■ EXERCISE OBJECTIVE: Print the entries below word for word; the pictures stay out of your copy.

(Stored items)

[Start of Attachment]

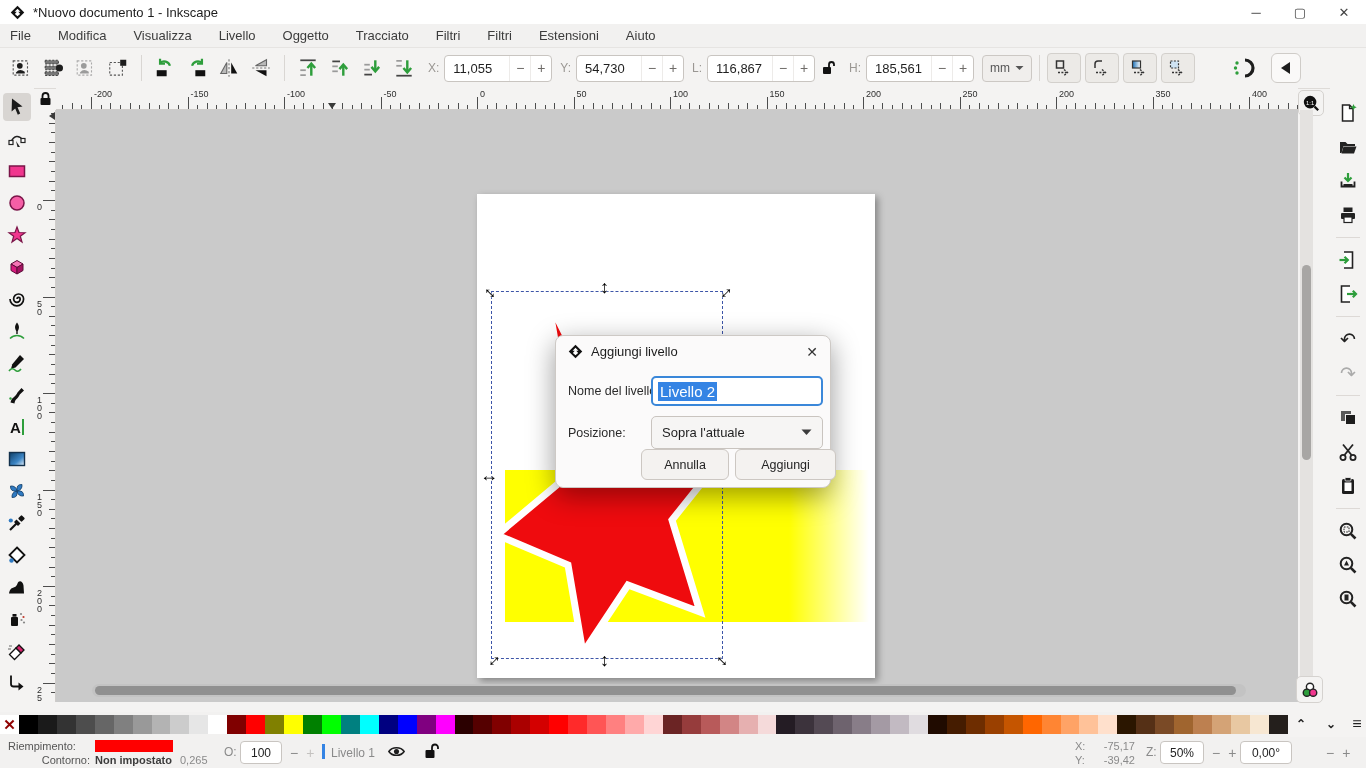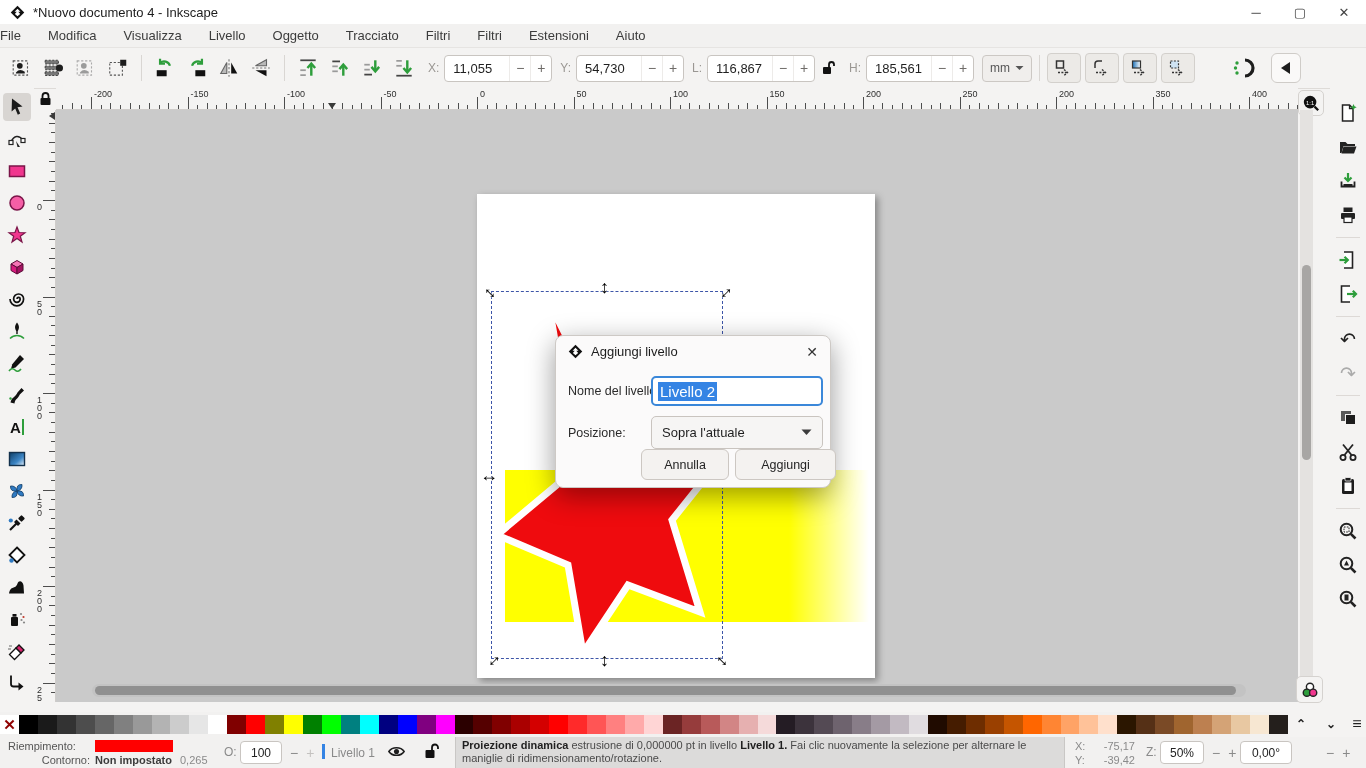--- a/index.html
+++ b/index.html
@@ -94,7 +94,7 @@
           <path d="M10 5 L14 9 L11 9 L13.5 12 L10 15 L6.5 12 L9 9 L6 9 Z" fill="#fff"></path>
         </svg>
     </span>
-    <span id="title-text">*Nuovo documento 4 - Inkscape</span>
+    <span id="title-text">*Nuovo documento 1 - Inkscape</span>
     <span class="winbtn" style="right:88px">─</span>
     <span class="winbtn" style="right:44px">▢</span>
     <span class="winbtn" style="right:0">✕</span>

[End of Attachment]

■ ANSWER SECTION:
--- a/index.html
+++ b/index.html
@@ -94,7 +94,7 @@
           <path d="M10 5 L14 9 L11 9 L13.5 12 L10 15 L6.5 12 L9 9 L6 9 Z" fill="#fff"></path>
         </svg>
     </span>
-    <span id="title-text">*Nuovo documento 4 - Inkscape</span>
+    <span id="title-text">*Nuovo documento 1 - Inkscape</span>
     <span class="winbtn" style="right:88px">─</span>
     <span class="winbtn" style="right:44px">▢</span>
     <span class="winbtn" style="right:0">✕</span>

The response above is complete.